Pre-qualified is when a prospective home owner has provided the lender with the basic information to determine which loan program the home buyer may qualify for. 

Pre-approved is when the lender has collected, verified and presented the information needed for underwriting and approval.  While it is a preliminary underwriting look at things, this is a more clear prospective on the actual ability to move forward.

What is the difference between interest rate and APR?

Interest Rate is the monthly cost you pay on the unpaid balance of your home loan.

Annual Percentage Rate (APR) includes both your interest rate and any additional cost or prepaid finance charges like the origination fee, points, private mortgage insurance, underwriting and processing fees (your actual fees may not include all of these items). 

Although the  interest rate is the rate you will make your monthly mortgage payments, the APR is a universal measurement that can assist you in comparing the cost of mortgage loans offered by different mortgage lenders.

What are the closing costs?

Closing costs include items like appraisal fees, title insurance fees, attorney fees, pre-paid interest and documentation fees.

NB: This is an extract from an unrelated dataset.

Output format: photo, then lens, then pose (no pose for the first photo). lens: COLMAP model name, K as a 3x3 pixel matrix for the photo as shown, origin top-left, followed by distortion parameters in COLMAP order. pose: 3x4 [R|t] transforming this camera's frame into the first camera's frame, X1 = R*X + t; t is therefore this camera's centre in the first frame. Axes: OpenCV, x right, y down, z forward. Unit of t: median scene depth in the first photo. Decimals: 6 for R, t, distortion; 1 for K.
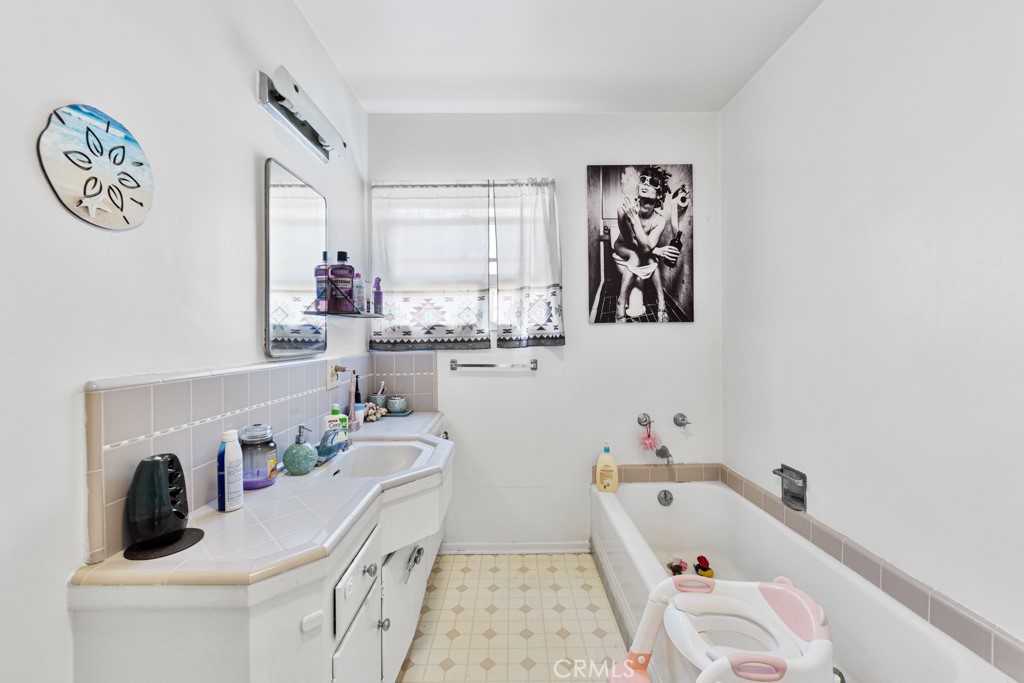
lens RADIAL K [[406.4, 0, 515.0], [0, 406.4, 340.3], [0, 0, 1]] dist [-0.002897, -0.000051]
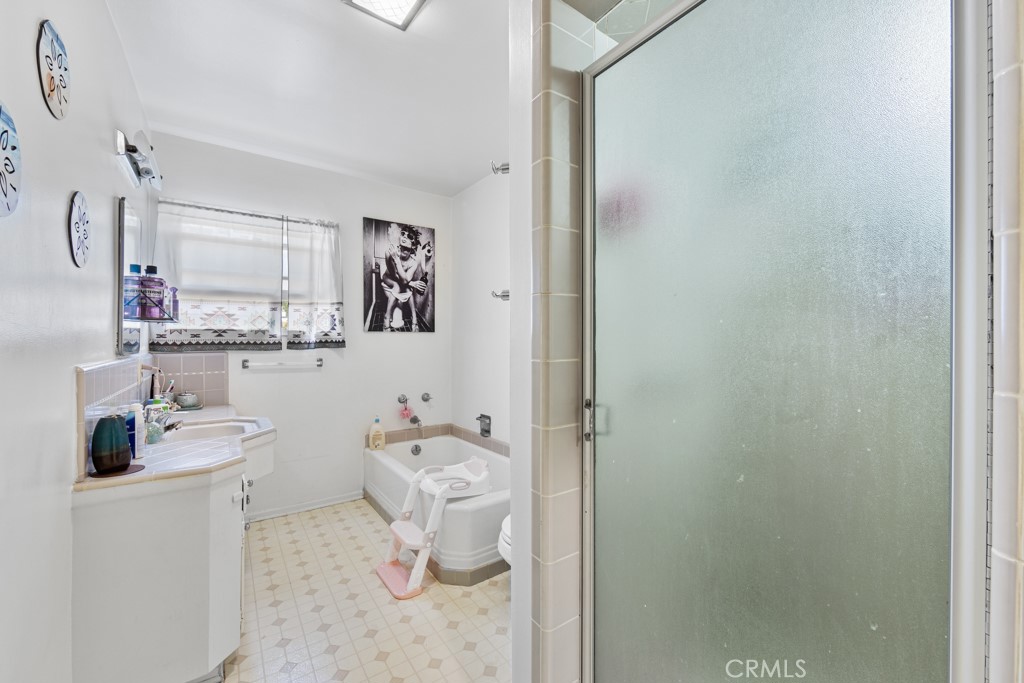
lens RADIAL K [[406.4, 0, 515.2], [0, 406.4, 343.3], [0, 0, 1]] dist [-0.002897, -0.000051]
pose [[0.820176, 0.007069, 0.572067, -0.187423], [-0.004742, 0.999973, -0.005559, 0.003753], [-0.572091, 0.001847, 0.820188, -0.430330]]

These items are usually different for each customer due to differences in the type of mortgage, the property location and other factors. You will receive a good faith estimate of your closing costs in advance of your closing date for your review. Both the seller and the buyer have their own respective closing cost to pay during the process.

Which amounts are included in my monthly payments?

Fully amortizing mortgage = portions of your monthly mortgage payment go toward loan principal and interest. If your mortgage carries mortgage insurance, a portion of your monthly mortgage payment will pay this also, unless the lender has paid your mortgage insurance or you have paid your mortgage insurance upfront.

Interest-only mortgage = payments include only the interest that is due on the outstanding principal balance.

If you have set up an escrow account for your mortgage, then portions also go toward your property taxes and homeowners insurance.

What is PMI?

Private Mortgage Insurance(PMI) is provided by a private mortgage insurance company to protect a lender against loss if a borrower defaults. Private Mortgage Insurance is usually required for a loan with a initial loan to value (LTV) in excess of 80%. In most cases, this will mean that you will have to pay Private Mortgage Insurance if your down payment is less than 20% of the value of the home you are purchasing or refinancing. The cost of the mortgage insurance is typically added to the monthly mortgage payment.

What will my rate be?

Rates are based on a variety of factors such as the loan purpose, your credit history, current liabilities and ability to repay, the value of the collateral and the loan amount. For this reason there are never any two loans that are alike even if they are the same type of program, such as VA or FHA.

What is an FHA mortgage?

FHA loans are government-insured loans through the U.S. Department of Housing and Urban Development, also called HUD. FHA loans offer an excellent start to first-time home buyers, with options such as a low down payment or a low closing cost option.  These loans can often be paired with several other types of assistance programs for those who are low to moderate income as well as provide lower down payments for those with larger loan amounts, therefore reducing the initial upfront cost of securing a loan.